* **Exercise objective**: Output range, inclusive: from the line containing "in the top-left." to the line containing "2: (387, 232)". Restate those lines from the data below word for word and only those.

* **Records**:
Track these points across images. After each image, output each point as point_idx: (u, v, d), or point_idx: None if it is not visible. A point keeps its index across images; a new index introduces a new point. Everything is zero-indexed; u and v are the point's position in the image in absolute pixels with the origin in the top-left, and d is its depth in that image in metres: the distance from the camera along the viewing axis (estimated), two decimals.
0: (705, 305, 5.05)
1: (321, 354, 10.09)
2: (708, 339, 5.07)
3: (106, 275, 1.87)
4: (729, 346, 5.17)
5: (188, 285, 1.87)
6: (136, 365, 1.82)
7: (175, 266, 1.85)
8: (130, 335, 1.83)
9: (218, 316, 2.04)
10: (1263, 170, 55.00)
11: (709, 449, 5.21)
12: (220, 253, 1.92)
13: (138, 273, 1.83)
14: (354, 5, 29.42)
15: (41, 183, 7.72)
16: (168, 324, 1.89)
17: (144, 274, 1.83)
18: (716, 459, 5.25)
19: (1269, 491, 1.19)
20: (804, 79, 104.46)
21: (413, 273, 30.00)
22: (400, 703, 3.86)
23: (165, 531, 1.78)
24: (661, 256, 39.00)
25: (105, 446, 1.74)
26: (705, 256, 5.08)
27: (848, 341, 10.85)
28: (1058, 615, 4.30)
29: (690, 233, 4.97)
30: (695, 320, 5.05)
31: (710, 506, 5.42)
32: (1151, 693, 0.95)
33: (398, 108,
* * *
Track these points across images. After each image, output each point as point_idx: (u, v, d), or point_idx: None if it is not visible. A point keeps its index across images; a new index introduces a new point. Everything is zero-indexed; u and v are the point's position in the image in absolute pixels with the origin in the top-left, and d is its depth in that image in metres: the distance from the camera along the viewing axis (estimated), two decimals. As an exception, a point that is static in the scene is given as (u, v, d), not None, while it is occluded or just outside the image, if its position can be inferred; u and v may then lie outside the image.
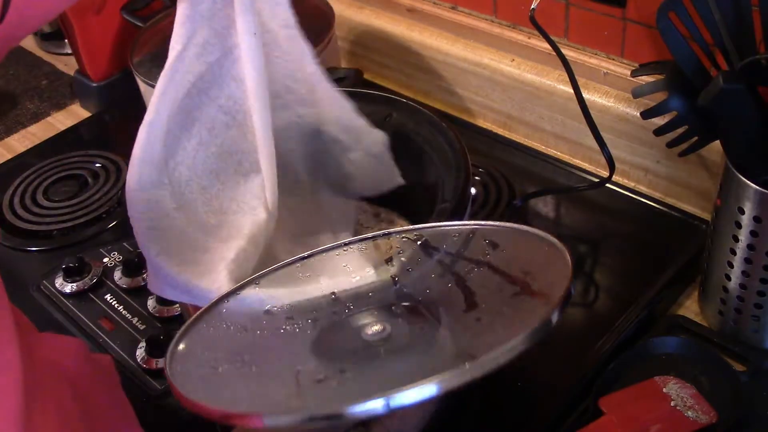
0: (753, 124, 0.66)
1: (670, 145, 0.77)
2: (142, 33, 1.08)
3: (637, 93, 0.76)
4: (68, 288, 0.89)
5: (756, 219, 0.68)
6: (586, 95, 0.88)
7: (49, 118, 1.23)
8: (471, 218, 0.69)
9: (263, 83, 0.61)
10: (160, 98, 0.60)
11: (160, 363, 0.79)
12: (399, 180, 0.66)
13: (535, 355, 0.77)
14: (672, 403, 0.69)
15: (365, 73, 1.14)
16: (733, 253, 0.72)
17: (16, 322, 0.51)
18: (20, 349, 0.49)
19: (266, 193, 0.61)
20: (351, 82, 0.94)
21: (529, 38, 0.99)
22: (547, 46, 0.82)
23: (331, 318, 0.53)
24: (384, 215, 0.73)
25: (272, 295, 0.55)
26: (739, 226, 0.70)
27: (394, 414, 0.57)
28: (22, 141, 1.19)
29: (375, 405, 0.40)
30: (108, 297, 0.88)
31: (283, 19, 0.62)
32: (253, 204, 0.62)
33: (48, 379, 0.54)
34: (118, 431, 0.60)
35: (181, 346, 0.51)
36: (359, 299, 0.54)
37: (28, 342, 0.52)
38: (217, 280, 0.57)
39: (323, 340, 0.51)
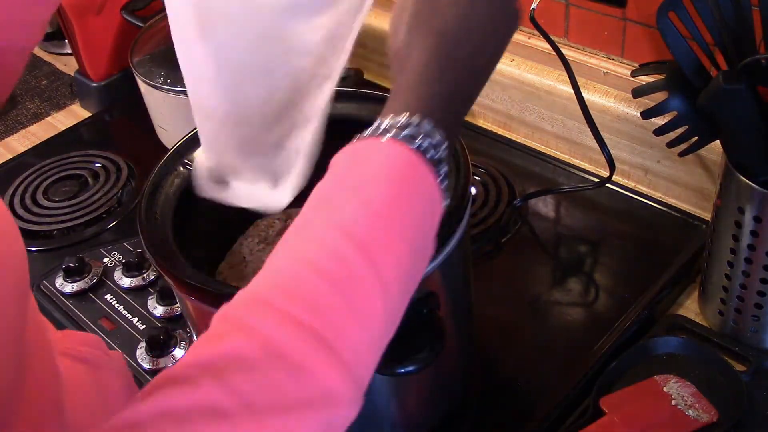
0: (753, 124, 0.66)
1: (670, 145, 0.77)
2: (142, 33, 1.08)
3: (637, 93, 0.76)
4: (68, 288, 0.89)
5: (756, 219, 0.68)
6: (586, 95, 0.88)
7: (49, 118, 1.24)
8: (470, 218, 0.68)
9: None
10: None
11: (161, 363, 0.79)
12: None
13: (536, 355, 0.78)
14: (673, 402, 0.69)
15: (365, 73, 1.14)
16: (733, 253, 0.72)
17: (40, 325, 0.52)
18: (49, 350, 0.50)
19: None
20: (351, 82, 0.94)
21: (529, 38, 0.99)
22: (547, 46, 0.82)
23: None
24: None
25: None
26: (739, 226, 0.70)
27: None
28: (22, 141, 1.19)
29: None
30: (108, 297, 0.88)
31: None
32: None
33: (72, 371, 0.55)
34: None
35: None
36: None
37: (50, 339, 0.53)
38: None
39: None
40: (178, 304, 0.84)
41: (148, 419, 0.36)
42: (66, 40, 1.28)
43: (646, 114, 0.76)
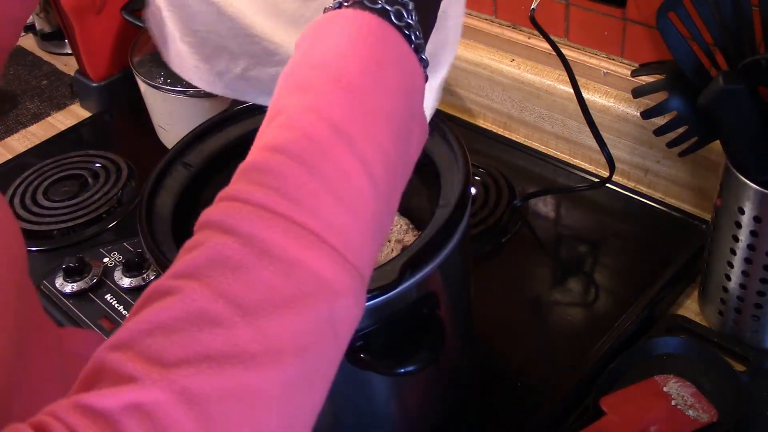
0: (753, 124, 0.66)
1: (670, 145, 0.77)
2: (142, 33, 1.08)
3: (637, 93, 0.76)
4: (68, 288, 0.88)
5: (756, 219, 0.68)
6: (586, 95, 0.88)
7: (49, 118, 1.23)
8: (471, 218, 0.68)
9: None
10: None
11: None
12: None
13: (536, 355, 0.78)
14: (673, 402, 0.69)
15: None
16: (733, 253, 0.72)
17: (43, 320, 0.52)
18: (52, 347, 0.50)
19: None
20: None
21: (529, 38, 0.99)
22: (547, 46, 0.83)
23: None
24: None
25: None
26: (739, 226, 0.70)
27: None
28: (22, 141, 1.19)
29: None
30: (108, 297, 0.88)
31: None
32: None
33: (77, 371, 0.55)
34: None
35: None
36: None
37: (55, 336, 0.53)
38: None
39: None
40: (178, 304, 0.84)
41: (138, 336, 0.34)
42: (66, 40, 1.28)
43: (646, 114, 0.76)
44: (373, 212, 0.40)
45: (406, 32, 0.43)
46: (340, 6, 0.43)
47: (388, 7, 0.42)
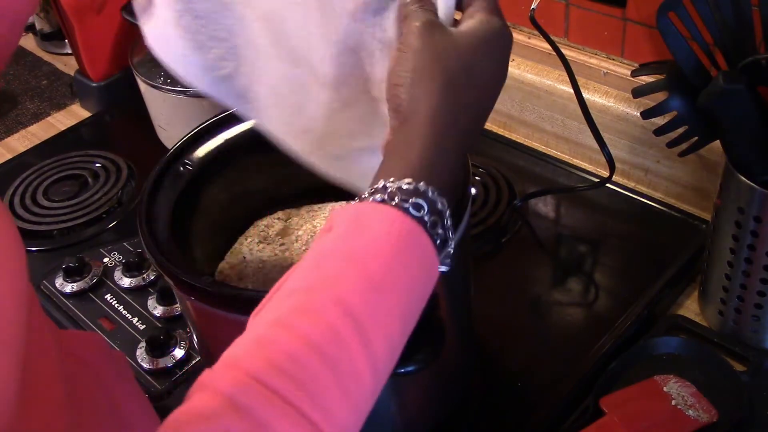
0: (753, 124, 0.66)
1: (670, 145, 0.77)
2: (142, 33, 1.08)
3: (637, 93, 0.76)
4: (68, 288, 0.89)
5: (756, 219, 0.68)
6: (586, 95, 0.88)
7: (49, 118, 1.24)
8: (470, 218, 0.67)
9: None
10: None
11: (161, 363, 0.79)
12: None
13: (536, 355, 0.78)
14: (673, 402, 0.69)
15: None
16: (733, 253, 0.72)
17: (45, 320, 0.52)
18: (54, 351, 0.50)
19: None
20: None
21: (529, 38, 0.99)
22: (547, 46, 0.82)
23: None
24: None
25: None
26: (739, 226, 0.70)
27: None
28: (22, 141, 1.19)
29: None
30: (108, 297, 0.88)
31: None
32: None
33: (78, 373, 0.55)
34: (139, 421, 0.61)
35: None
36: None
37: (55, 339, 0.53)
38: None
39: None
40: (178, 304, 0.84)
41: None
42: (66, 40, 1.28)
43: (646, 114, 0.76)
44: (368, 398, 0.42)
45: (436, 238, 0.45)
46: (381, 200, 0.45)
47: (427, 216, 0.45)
==
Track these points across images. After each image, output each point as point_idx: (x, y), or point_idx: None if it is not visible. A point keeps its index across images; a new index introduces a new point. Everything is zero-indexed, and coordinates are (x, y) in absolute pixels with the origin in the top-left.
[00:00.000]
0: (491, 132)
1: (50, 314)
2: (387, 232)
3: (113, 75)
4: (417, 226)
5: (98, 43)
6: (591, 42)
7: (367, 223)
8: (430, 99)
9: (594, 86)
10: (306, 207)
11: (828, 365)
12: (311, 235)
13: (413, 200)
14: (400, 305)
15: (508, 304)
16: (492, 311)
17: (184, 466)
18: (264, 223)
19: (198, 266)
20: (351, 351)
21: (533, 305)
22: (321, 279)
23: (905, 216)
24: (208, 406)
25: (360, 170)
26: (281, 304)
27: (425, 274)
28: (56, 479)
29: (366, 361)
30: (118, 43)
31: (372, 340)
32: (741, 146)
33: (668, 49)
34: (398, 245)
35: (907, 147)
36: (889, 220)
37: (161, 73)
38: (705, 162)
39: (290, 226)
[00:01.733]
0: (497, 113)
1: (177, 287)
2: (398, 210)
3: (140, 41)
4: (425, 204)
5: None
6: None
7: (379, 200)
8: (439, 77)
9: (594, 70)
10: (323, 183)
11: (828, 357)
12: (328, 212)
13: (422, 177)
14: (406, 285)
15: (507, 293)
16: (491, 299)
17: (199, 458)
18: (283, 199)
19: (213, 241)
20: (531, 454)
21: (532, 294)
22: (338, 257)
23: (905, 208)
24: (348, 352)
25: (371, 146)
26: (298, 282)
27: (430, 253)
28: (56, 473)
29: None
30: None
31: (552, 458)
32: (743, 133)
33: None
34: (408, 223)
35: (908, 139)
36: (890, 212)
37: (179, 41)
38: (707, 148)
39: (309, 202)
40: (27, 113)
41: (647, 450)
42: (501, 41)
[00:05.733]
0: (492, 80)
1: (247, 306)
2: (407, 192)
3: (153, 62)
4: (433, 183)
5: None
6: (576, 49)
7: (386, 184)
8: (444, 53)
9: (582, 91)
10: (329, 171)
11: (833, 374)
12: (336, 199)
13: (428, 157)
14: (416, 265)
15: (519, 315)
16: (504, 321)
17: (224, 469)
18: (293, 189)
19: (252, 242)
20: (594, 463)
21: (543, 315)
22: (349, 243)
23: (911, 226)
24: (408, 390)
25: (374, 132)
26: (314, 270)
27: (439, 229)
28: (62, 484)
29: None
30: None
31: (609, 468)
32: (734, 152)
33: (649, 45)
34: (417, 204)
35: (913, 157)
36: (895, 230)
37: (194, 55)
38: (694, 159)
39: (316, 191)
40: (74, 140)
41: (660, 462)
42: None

* **Response to this exercise**:
Track these points across images. After each image, output each point as point_idx: (x, y), or point_idx: None if it is not visible. A point keeps its index across images; a new index introduces a new point. Everything is zero-indexed, and coordinates are (x, y) in absolute pixels with the origin in the top-left.
[00:00.000]
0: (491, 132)
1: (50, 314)
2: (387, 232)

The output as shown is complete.